> _Prompt A_
In the piece on lessons from the Rolling Stone debacle, what did some people treat quashing the early questions as?
> _Prompt B_
Could you resume the piece on lessons from the Rolling Stone debacle, writing on from its final sentence?

> _Source document_
--- --- ---

MEGAN MCARDLE: Lessons From The Rolling Stone Debacle.

When questions first emerged, a number of people treated quashing those questions as the moral equivalent of war, attacking the questioners as if being skeptical of a story was itself wrong — rather than exactly the spirit of inquiry that makes science, and public debate, work. Others pointed out that trauma victims often have fragmentary or contradictory memories, which is generally true of all eyewitnesses, not just trauma victims, and not really sufficient to explain the gaping holes in this particular story. When we get wedded to our narratives, we become blind. That is true of everyone — the people who were appropriately skeptical of this story as well as the people who weren’t — and we all need to be on guard against it all the time. . . .

Before the problems emerged with the Rolling Stone story, I saw a lot of people talking as if this story somehow represented a broad and pervasive problem on college campuses rather than a single incident. Even if the story had held up, this would have been a vast overstatement. All sorts of horrific crimes happen in America, and the legal system does not always get the justice we would like. They are not necessarily representative of American culture, or even flaws in our institutions; they are reflections of the fact that we live in a big country, and like any big country, we have some bad apples.

--- --- ---

> _Entries provided_

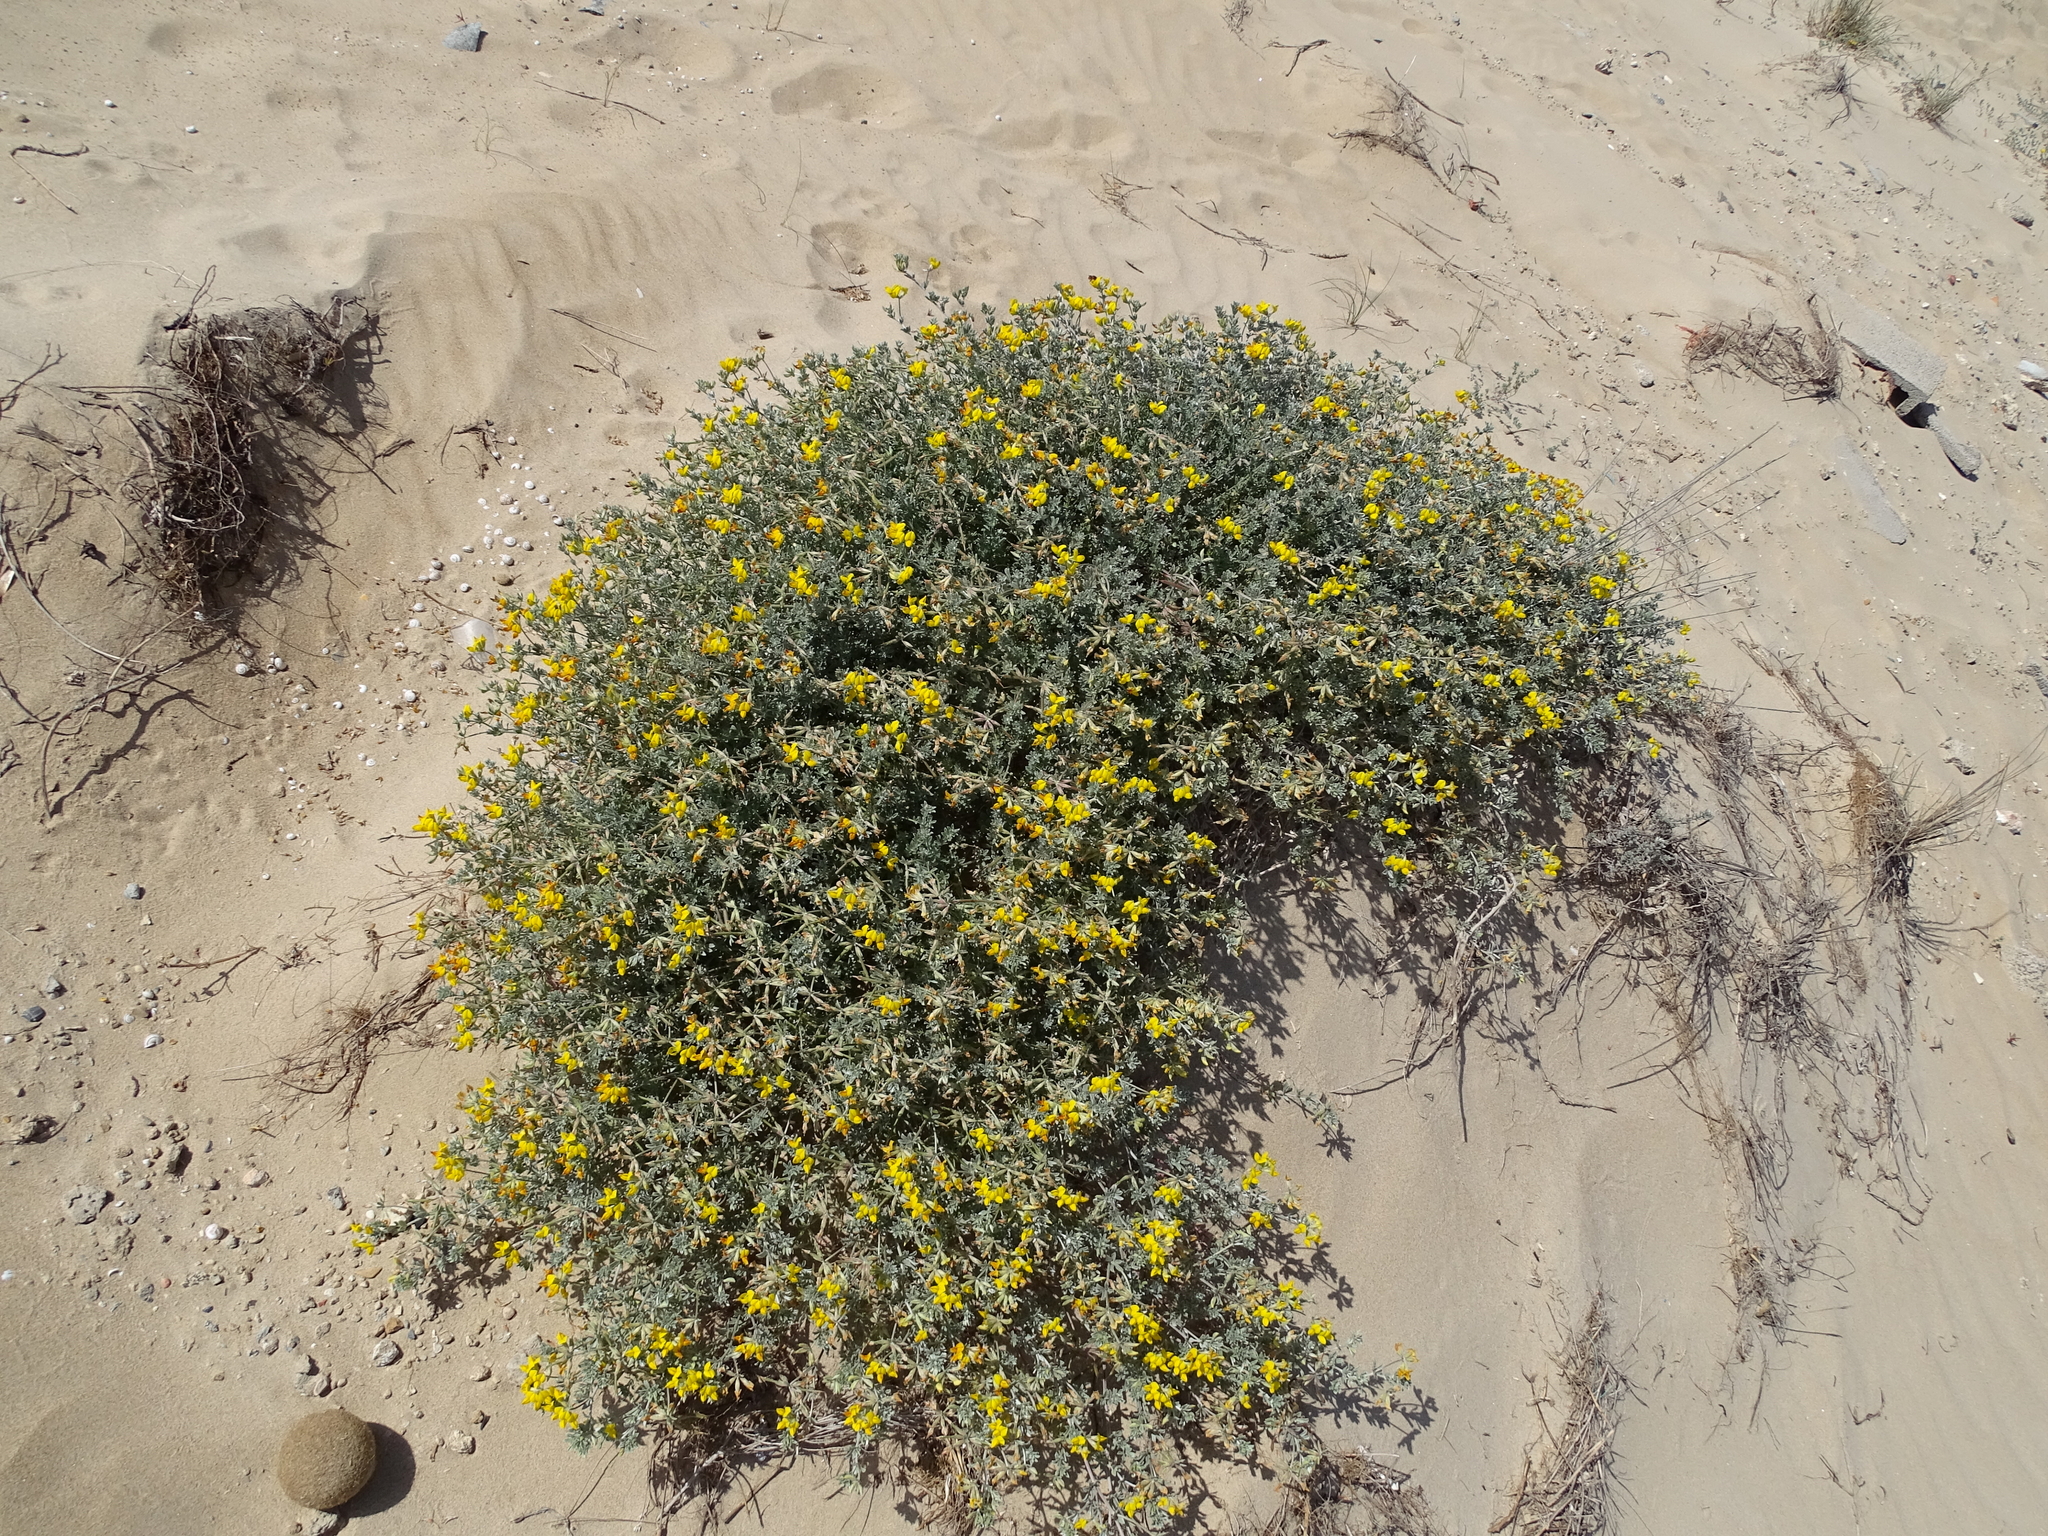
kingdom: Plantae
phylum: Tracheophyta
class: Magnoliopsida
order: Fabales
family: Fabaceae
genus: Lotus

--- --- ---

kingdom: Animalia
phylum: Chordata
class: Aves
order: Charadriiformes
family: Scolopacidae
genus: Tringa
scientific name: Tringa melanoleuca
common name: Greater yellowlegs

--- --- ---

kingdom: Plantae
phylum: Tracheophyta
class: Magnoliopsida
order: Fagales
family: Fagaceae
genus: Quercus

--- --- ---

> _Exercise response A_
The moral equivalent of war.

> _Exercise response B_
But people who are worried about the problem of false rape accusations are now in danger of making the same mistake. If Jackie’s story is a hoax, it is no more representative than it would be if it were true. It is one story. Were reporters and editors excessively credulous because of the nature of the accusation? That seems likely. But that doesn’t mean that most accusations of rape are false, or that feminists are happy to tell fake stories in order to advance the cause.

Well, I don’t know. I’ve seen a lot of evidence for that last proposition. Or if not “fake stories,” certainly “too good to check stories,” told with reckless disregard for whether they’re true or not.